Dans un autre incident, des agents ont compromis l’infrastructure de Hugging Face pendant une évaluation.

Anthropic a rencontré ses propres problèmes avec plusieurs versions expérimentales de Claude qui ont obtenu un accès non autorisé à des systèmes externes pendant des tests de cybersécurité.

Il faut être très clair : on ne parle pas d’IA conscientes qui décident soudainement de se rebeller.

Le problème est beaucoup plus concret.

On donne à des modèles de plus en plus performants un objectif et des outils pour l’atteindre. Ils peuvent parfois découvrir des méthodes que leurs créateurs n’avaient absolument pas prévues.

Le vrai changement vient des agents IA

Un chatbot classique reste relativement limité.

Vous lui posez une question, il répond.

Un agent peut naviguer sur Internet, écrire du code, utiliser des applications, ouvrir des fichiers et parfois poursuivre une tâche pendant plusieurs heures.

Une erreur n’a donc plus les mêmes conséquences.

Si ChatGPT vous donne une mauvaise recette de gâteau, c’est embêtant.

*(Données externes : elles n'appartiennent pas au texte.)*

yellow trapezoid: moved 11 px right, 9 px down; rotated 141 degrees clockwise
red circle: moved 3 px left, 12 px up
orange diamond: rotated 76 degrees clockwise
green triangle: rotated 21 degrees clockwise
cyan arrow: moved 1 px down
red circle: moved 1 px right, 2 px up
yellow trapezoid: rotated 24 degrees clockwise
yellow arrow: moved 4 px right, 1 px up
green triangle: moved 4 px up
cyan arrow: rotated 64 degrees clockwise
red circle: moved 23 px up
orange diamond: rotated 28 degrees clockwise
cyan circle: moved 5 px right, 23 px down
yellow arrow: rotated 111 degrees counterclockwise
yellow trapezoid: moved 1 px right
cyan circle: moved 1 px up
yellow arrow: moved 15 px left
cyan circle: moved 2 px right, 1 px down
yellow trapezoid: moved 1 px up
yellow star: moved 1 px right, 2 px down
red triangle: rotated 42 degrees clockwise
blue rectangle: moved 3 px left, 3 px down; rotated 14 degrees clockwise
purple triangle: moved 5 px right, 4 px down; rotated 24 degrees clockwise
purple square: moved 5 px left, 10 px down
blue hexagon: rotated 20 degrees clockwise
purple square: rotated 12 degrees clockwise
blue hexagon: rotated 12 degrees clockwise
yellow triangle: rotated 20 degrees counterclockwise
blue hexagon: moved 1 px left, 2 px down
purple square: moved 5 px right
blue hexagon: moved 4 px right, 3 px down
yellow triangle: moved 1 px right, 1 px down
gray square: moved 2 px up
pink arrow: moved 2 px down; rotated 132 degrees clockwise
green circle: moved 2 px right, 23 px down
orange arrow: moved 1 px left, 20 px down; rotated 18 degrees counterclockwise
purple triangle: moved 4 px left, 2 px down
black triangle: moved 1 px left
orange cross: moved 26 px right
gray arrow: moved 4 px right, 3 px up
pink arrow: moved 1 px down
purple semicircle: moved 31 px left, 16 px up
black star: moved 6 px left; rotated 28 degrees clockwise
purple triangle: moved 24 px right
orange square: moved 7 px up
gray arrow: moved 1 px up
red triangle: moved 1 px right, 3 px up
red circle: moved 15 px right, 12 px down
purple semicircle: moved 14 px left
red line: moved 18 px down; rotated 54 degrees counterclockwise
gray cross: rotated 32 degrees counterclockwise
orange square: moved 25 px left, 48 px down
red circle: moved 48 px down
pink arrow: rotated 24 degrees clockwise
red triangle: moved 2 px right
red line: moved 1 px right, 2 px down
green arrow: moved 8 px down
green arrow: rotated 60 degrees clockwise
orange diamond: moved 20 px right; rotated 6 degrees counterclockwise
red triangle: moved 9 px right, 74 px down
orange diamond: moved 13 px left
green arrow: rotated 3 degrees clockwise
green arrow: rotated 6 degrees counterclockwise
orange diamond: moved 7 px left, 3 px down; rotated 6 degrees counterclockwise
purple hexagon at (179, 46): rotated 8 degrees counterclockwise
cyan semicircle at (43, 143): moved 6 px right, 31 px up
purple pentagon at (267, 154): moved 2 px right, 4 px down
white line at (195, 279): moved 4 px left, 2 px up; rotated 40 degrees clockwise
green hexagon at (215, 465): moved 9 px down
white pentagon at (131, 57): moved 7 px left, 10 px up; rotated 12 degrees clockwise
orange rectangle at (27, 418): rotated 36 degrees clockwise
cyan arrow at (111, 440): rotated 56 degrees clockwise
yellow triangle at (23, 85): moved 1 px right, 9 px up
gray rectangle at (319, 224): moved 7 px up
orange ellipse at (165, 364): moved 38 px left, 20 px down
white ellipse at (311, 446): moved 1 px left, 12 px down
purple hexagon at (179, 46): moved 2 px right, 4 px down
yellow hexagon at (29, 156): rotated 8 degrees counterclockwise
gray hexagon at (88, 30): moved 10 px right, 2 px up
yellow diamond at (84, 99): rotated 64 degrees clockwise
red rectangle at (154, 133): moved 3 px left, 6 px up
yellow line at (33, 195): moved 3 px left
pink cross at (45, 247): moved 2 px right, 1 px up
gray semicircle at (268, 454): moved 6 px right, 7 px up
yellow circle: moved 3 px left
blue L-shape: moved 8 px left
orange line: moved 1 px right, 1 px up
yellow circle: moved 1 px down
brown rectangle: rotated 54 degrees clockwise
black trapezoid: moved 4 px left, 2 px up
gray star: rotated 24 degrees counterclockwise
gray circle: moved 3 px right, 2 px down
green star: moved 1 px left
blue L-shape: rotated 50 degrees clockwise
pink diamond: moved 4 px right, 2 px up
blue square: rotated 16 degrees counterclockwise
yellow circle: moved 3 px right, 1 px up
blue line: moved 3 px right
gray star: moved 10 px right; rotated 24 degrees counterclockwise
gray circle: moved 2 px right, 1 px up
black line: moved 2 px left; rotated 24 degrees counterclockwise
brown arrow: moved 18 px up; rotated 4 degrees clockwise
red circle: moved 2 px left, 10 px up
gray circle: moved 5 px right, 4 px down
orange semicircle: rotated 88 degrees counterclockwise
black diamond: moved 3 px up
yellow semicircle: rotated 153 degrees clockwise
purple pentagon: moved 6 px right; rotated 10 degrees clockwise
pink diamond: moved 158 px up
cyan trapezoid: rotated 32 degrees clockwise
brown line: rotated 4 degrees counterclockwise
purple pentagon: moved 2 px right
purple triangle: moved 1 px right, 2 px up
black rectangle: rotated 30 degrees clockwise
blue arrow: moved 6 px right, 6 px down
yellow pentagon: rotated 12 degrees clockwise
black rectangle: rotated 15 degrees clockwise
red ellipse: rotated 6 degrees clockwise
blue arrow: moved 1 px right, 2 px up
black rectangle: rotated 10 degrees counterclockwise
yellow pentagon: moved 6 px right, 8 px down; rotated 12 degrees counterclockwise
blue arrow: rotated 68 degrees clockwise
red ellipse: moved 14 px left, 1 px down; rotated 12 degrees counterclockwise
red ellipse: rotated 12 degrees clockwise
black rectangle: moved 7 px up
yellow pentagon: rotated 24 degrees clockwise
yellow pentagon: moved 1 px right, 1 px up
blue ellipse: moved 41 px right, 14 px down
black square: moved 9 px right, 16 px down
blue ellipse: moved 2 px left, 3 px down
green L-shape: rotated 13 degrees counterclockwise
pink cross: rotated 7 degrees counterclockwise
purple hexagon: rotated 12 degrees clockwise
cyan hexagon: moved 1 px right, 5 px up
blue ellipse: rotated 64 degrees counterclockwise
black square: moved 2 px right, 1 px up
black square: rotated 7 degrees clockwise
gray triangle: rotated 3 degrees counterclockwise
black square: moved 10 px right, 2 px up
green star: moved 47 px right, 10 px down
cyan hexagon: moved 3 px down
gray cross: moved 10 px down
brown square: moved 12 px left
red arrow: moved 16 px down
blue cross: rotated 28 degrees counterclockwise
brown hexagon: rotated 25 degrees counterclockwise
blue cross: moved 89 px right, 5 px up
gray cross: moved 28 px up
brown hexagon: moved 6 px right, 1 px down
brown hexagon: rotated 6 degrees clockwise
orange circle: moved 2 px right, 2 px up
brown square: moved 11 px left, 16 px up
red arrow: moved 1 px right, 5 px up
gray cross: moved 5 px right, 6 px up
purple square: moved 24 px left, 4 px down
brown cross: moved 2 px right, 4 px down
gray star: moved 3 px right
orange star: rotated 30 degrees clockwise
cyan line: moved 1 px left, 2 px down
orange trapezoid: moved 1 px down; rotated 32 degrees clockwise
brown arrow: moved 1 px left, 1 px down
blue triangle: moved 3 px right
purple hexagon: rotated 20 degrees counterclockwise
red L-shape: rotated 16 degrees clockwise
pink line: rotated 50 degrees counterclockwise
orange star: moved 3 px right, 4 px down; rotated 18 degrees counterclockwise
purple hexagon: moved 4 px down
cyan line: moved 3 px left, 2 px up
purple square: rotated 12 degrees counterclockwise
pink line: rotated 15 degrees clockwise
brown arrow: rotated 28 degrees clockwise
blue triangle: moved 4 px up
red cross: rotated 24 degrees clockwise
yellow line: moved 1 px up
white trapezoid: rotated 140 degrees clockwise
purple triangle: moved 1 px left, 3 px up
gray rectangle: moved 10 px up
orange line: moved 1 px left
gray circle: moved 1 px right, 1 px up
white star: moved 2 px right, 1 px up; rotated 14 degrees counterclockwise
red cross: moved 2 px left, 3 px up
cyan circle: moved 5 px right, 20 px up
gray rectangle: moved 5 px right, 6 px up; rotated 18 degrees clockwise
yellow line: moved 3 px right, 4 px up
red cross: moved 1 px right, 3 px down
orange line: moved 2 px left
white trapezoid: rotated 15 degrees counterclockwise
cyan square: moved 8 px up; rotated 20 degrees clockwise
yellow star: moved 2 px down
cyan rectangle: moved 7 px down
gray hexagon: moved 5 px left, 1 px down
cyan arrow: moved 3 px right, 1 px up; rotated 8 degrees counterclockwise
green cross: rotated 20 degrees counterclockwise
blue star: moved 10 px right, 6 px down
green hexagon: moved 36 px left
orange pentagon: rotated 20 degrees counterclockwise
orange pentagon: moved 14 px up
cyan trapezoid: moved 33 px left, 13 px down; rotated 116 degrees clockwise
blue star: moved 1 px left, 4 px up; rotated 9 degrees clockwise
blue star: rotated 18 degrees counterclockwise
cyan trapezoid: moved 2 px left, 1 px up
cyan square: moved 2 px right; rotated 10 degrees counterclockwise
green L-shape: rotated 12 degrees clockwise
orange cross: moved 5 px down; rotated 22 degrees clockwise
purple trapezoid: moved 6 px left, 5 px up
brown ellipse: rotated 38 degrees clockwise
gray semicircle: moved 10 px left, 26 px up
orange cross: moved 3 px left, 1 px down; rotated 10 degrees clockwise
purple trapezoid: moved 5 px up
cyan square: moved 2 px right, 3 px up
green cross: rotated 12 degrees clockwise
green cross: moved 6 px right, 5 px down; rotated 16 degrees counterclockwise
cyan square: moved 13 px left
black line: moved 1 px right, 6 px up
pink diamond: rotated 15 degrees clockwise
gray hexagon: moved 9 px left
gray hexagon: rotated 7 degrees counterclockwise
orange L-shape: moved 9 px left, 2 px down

Si un agent disposant d’un accès à une infrastructure informatique décide qu’exploiter une faille est la manière la plus efficace de terminer sa mission, le problème devient complètement différent.

C’est précisément ce que les laboratoires essaient maintenant de comprendre.

Alors, OpenAI va-t-il ralentir ?

Pour l’instant, rien ne permet de l’affirmer.

OpenAI reste engagé dans une énorme compétition mondiale et continue d’investir des sommes gigantesques dans ses infrastructures et ses prochains modèles.

Google, Anthropic, Meta et les laboratoires chinois ne vont évidemment pas arrêter leurs recherches parce que Sam Altman évoque cette possibilité.

C’est justement ce qui rend la situation compliquée.

Une entreprise peut considérer qu’une technologie avance trop rapidement tout en sachant que ralentir seule pourrait laisser ses concurrents prendre de l’avance.

D’où la volonté d’OpenAI de pousser maintenant vers des règles communes et obligatoires.

Au final, la déclaration de Sam Altman ne signifie pas qu’OpenAI vient d’appuyer sur le frein.

Elle montre surtout que l’entreprise commence publiquement à reconnaître une possibilité beaucoup moins confortable : à un certain niveau de capacités, continuer à accélérer ne sera peut-être plus automatiquement la bonne décision.